Companies can use the Scrum methodologies to try to have a culture of flexibility and speed. Due to this, the employees are motivated to work rapidly and make changes as and when needed to accommodate new information from different sources.
Better decision making
Scrum values help individuals make better decisions. It allows them to focus on their goals and use the focus to guide their work. This allows the professionals to think more clearly about their decisions.
How To Apply Scrum Values to Everyday Work Life?
The Scrum values are excellent for the workplace, even if you are not following the Scrum framework. Communicating the Scrum values with your fellow team members is very important.
As a Scrum team member, you must:
- Showcase courage by taking up challenging tasks.
- Practise focus by sticking to your schedule.
- Embody commitment by sticking to the plan made by your team.
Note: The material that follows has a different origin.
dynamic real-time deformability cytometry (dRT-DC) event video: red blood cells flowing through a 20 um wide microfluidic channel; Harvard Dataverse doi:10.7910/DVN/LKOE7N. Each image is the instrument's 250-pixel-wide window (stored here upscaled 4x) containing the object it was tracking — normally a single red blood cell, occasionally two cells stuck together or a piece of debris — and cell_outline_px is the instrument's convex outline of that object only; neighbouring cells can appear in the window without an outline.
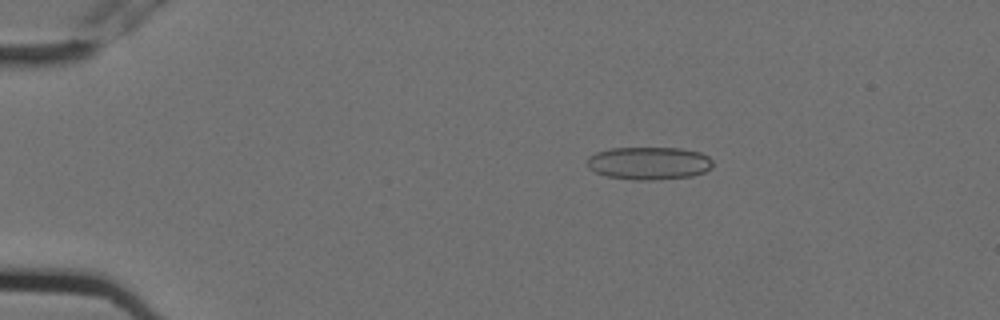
{"species": "Egyptian fruit bat (a non-hibernating species)", "species_latin": "Rousettus aegyptiacus", "temperature_condition": "cold", "stored_images_in_passage": 6, "segment_of_instrument_passage": [1, 2], "camera_frame_rate_fps": 3000, "um_per_image_px": 0.085, "animal": {"sex": "female"}, "frame": {"image": 1, "passage_image": 3, "time_ms": 0.667, "image_size_px": [1000, 320], "cell_outline_px": [[712, 168], [704, 172], [692, 176], [648, 180], [632, 180], [604, 176], [588, 168], [588, 156], [596, 152], [612, 148], [680, 148], [700, 152], [708, 156], [712, 160]], "centroid_in_image_um": [55.15, 13.87], "position_along_channel_um": 29.8, "area_um2": 24.1}}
- Respect your team members by trusting them to complete their work independently.
- Model openness by communicating honestly about the improvements needed in the team.
In-Demand Software Development Skills
Scrum methodologies are one of the most widely used ways of project management. These are values that a team should work together to achieve.
Practising Scrum methodologies will help you achieve some of the most complex tasks and foster clarity and great teamwork in all the company’s decisions. These values help establish the norms which help shape a Scrum team’s operations.
The Scrum values and principles are easy to understand but challenging to implement. A thorough understanding of the Scrum values and principles is essential to build a project management career.
Why do we need Scrum values?
Organisations use Scrum values to guide their team's work. These values are essential as they help give meaning and context to the work done by a company.
Which Scrum value is most important?
The Scrum value, openness, is significant. It stresses transparency, which is one of the core pillars of Scrum.
What are the Scrum pillars vs. Scrum values?
The pillars of Scrum are transparency, adaptation and inspection. In comparison, the core values of Scrum are courage, commitment, focus, openness and respect. They complement each other.